◆ What is required
Set the records down again, exactly, without their images.

Stored data entries
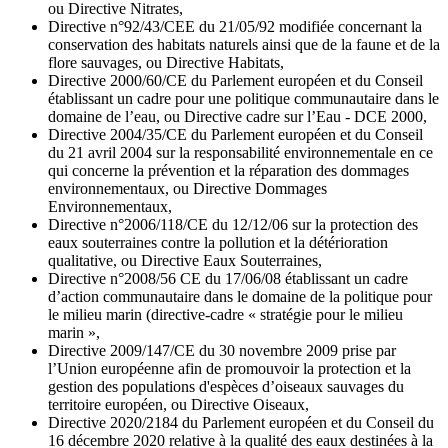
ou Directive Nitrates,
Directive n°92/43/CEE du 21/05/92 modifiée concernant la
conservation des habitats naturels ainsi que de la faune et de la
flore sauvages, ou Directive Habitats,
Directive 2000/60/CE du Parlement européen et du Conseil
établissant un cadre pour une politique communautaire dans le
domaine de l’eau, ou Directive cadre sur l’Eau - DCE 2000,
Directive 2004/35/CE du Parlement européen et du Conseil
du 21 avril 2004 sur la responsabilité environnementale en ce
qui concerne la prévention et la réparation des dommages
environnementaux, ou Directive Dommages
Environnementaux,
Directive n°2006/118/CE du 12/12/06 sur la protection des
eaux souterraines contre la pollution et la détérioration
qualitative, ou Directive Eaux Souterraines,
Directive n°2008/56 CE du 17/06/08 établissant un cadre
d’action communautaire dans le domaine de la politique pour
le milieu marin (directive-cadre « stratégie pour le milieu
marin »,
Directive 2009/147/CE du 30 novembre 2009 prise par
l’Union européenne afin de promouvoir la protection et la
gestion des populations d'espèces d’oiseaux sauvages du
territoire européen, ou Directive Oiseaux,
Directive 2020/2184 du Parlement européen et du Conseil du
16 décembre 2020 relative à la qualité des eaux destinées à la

◆ Exercise result
ou Directive Nitrates,
Directive n°92/43/CEE du 21/05/92 modifiée concernant la
conservation des habitats naturels ainsi que de la faune et de la
flore sauvages, ou Directive Habitats,
Directive 2000/60/CE du Parlement européen et du Conseil
établissant un cadre pour une politique communautaire dans le
domaine de l’eau, ou Directive cadre sur l’Eau - DCE 2000,
Directive 2004/35/CE du Parlement européen et du Conseil
du 21 avril 2004 sur la responsabilité environnementale en ce
qui concerne la prévention et la réparation des dommages
environnementaux, ou Directive Dommages
Environnementaux,
Directive n°2006/118/CE du 12/12/06 sur la protection des
eaux souterraines contre la pollution et la détérioration
qualitative, ou Directive Eaux Souterraines,
Directive n°2008/56 CE du 17/06/08 établissant un cadre
d’action communautaire dans le domaine de la politique pour
le milieu marin (directive-cadre « stratégie pour le milieu
marin »,
Directive 2009/147/CE du 30 novembre 2009 prise par
l’Union européenne afin de promouvoir la protection et la
gestion des populations d'espèces d’oiseaux sauvages du
territoire européen, ou Directive Oiseaux,
Directive 2020/2184 du Parlement européen et du Conseil du
16 décembre 2020 relative à la qualité des eaux destinées à la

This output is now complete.